A twin-engine plane transporting 53 rescue dogs from New Orleans to Wisconsin made an emergency landing on a golf course on November 15, 2022.
The dogs were part of the Humane Animal Welfare Society’s regular bi-monthly trips to transport at-risk adoptable dogs from southern states to various shelters in Wisconsin.
The three individuals in the plane, including the plot and co-pilot, suffered minor injuries and some of the pups, but all dogs were alive and being taken care of by veterinarians.
The authorities are still investigating the cause of the crash. The incident happened at around 9 am on Tuesday when employees of the Western Lakes Golf Club in Pewaukee witnessed the plane going down near the fifth hole of the snow-covered golf course.
The plane hit several trees and plowed through a marsh before stopping. The crash severed the plane’s wing and dumped nearly 300 gallons of fuel onto the golf course.
The employees then rushed to the site, pulled the survivors out of the plane, and helped to unload the crated dogs to safety.
The HAWS team, who were all waiting at the airport, also rushed to the scene six miles away when they learned of the crash. They then transferred the dogs into several shelters in the Waukesha region as planned initially.
They now affectionately refer to the 53 dogs as the “Western Lakes Loves” and have raised more than $6,000 after only two days of campaigning for funds to help cover the unexpected medical expenses due to the crash.
First Responders Among The First To Adopt
The day after the incident, seven of the dogs had already been adopted, and by the third day, that number rose to 19, as reported by HAWS director of organizational development Maggie Tate-Techtmann.
One of the adopters was deputy fire chief Tony Wasielewski, who renamed the lucky dog Marley after his favorite reggae musician.
Wasielewski recounted that Marley immediately thrust herself into his arms and licked him when he arrived at the scene. He had to hand her over, however, to someone else as he helped pull out the other dogs from the plane.
The deputy then saw Marley again an hour later in the golf club’s shed, and it wanted to approach upon seeing him. That was when his heart melted, and he decided right then that he would arrange to adopt the dog the next day.
Marley has now joined two other dogs of the Wasielewski family, who had welcomed their new sister in a heartbeat. “It’s like she’s lived here for years,” the deputy said.
Another adopter is a firefighter and EMT, Elle Steitzer. “As soon as I found out that all of them were okay, my first thought was that one of them was going to come home with me,” she said. Steitzer named her new puppy Lucky.
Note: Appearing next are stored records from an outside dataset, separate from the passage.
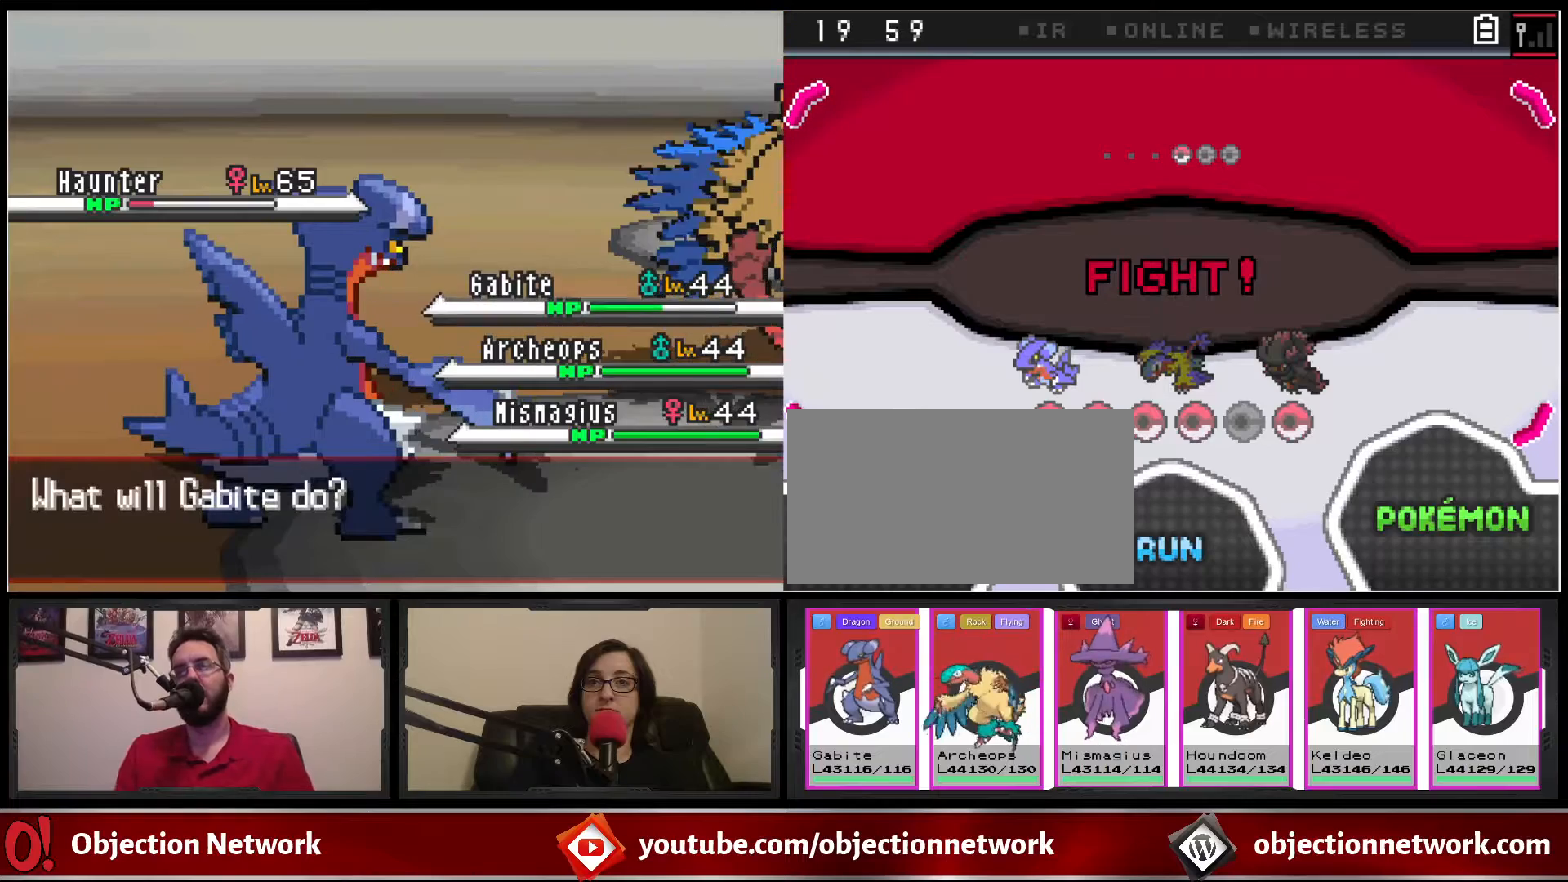
{"buttons": [], "events": []}
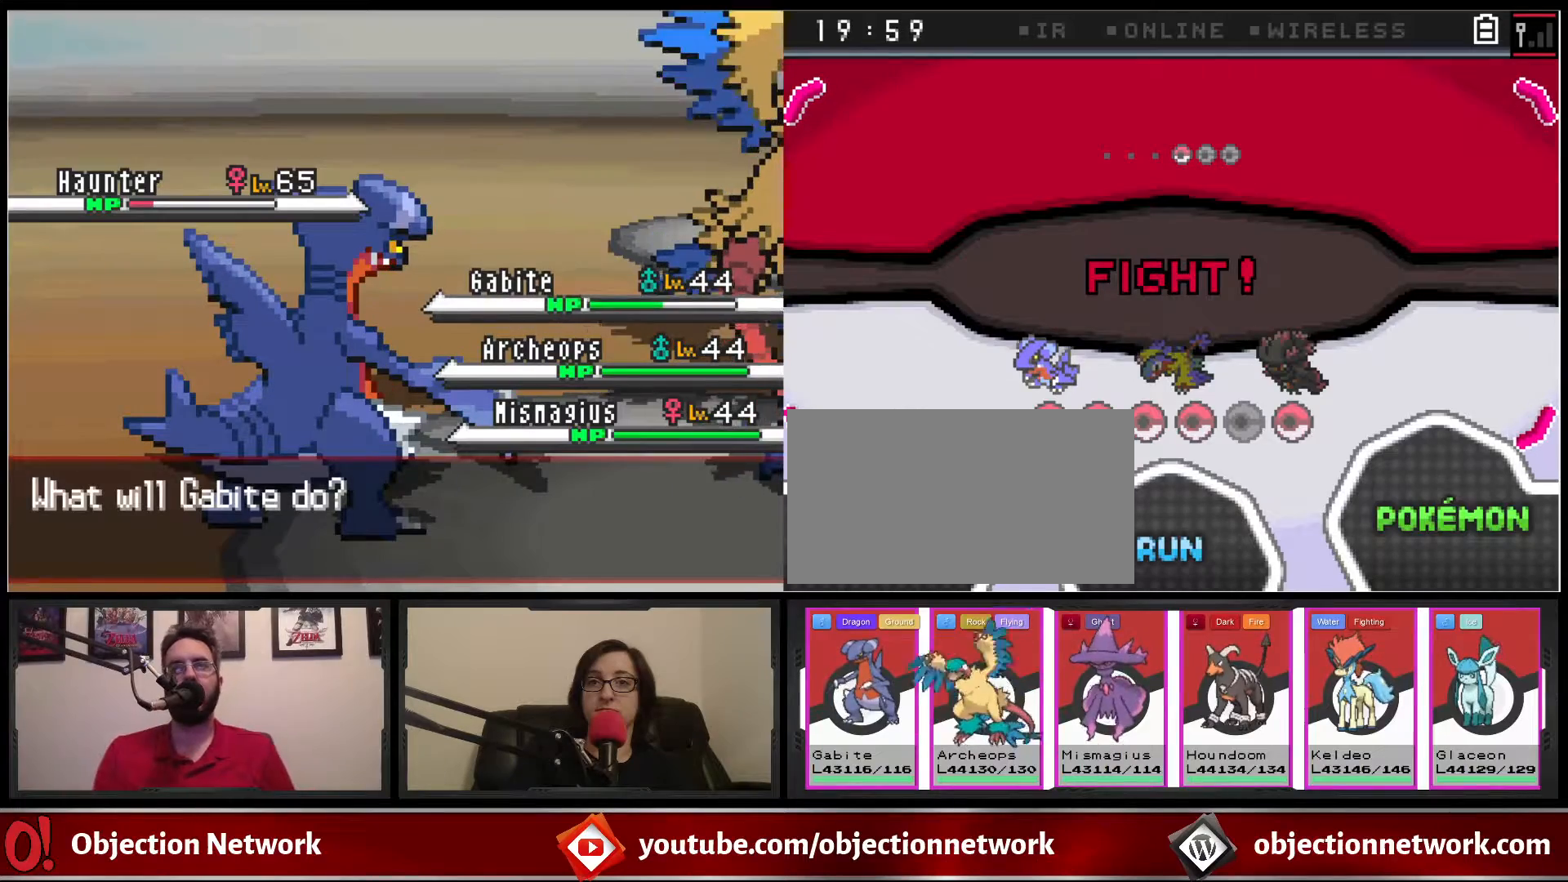
{"buttons": [], "events": []}
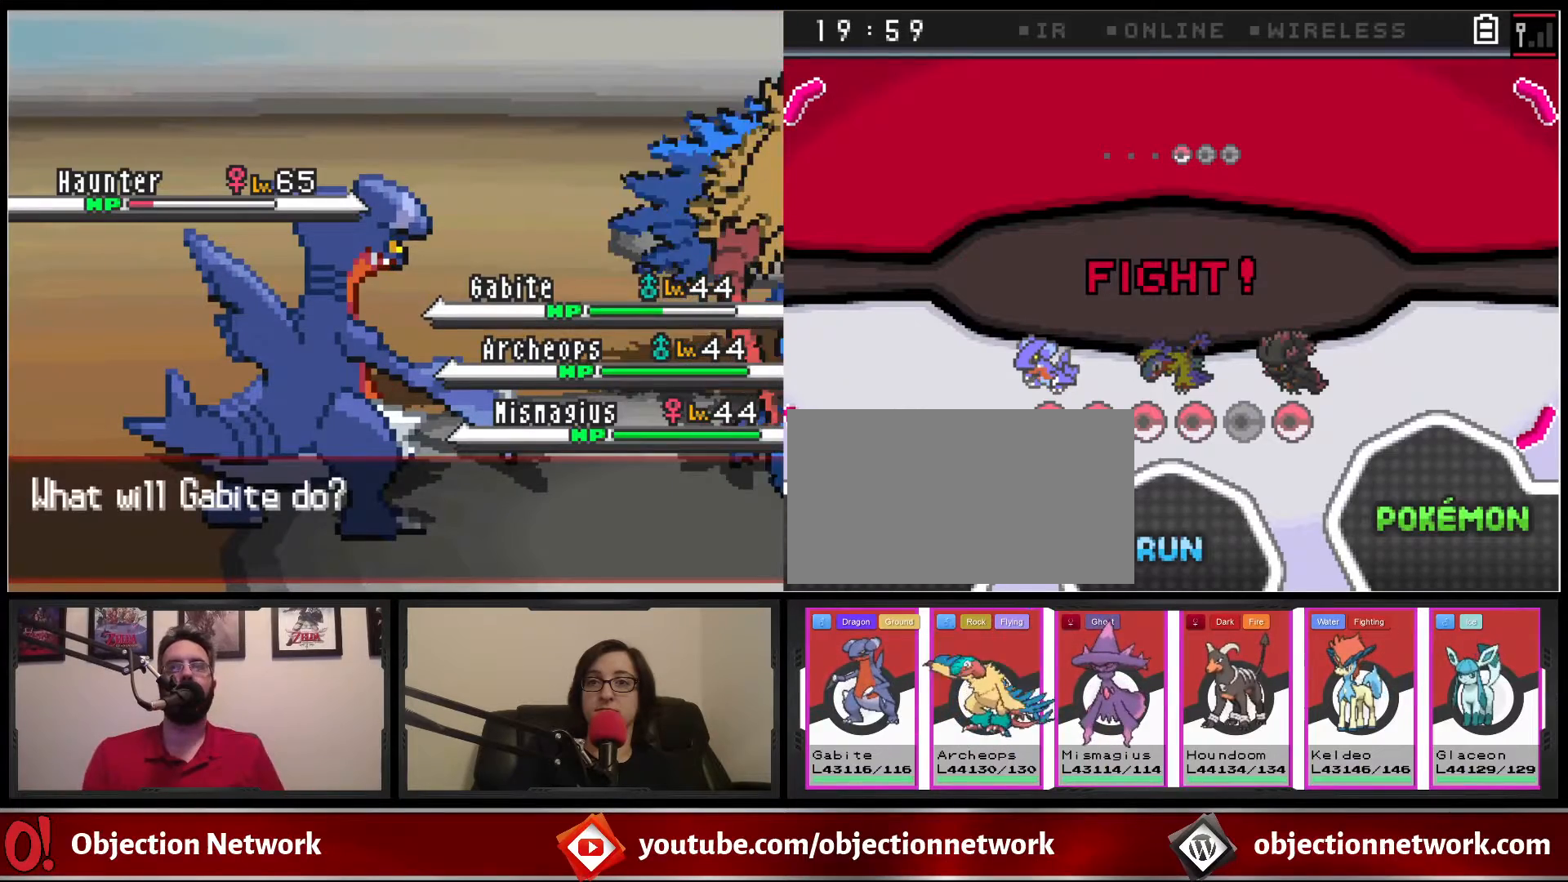
{"buttons": [], "events": [[267, "DPAD_DOWN", "down"], [417, "DPAD_DOWN", "up"]]}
A colleague of Steitzer’s, Amber Christian, also decided to adopt when she saw her showing off her new puppy. “He just kind of fell out of the sky in front of me, so here he is,” she said of the dog which she named Artemis.
Several other first responders also showed interest in adopting one of the Western Lakes Loves.
Stephanie Deswarte, a front desk manager from one of the shelters, said that they do not normally let people adopt until the dogs are up on their website. But, “since they did such a great job trying to help with the whole crazy situation,” the shelter made some exceptions.
“It was a miracle that everybody really was okay,” she said.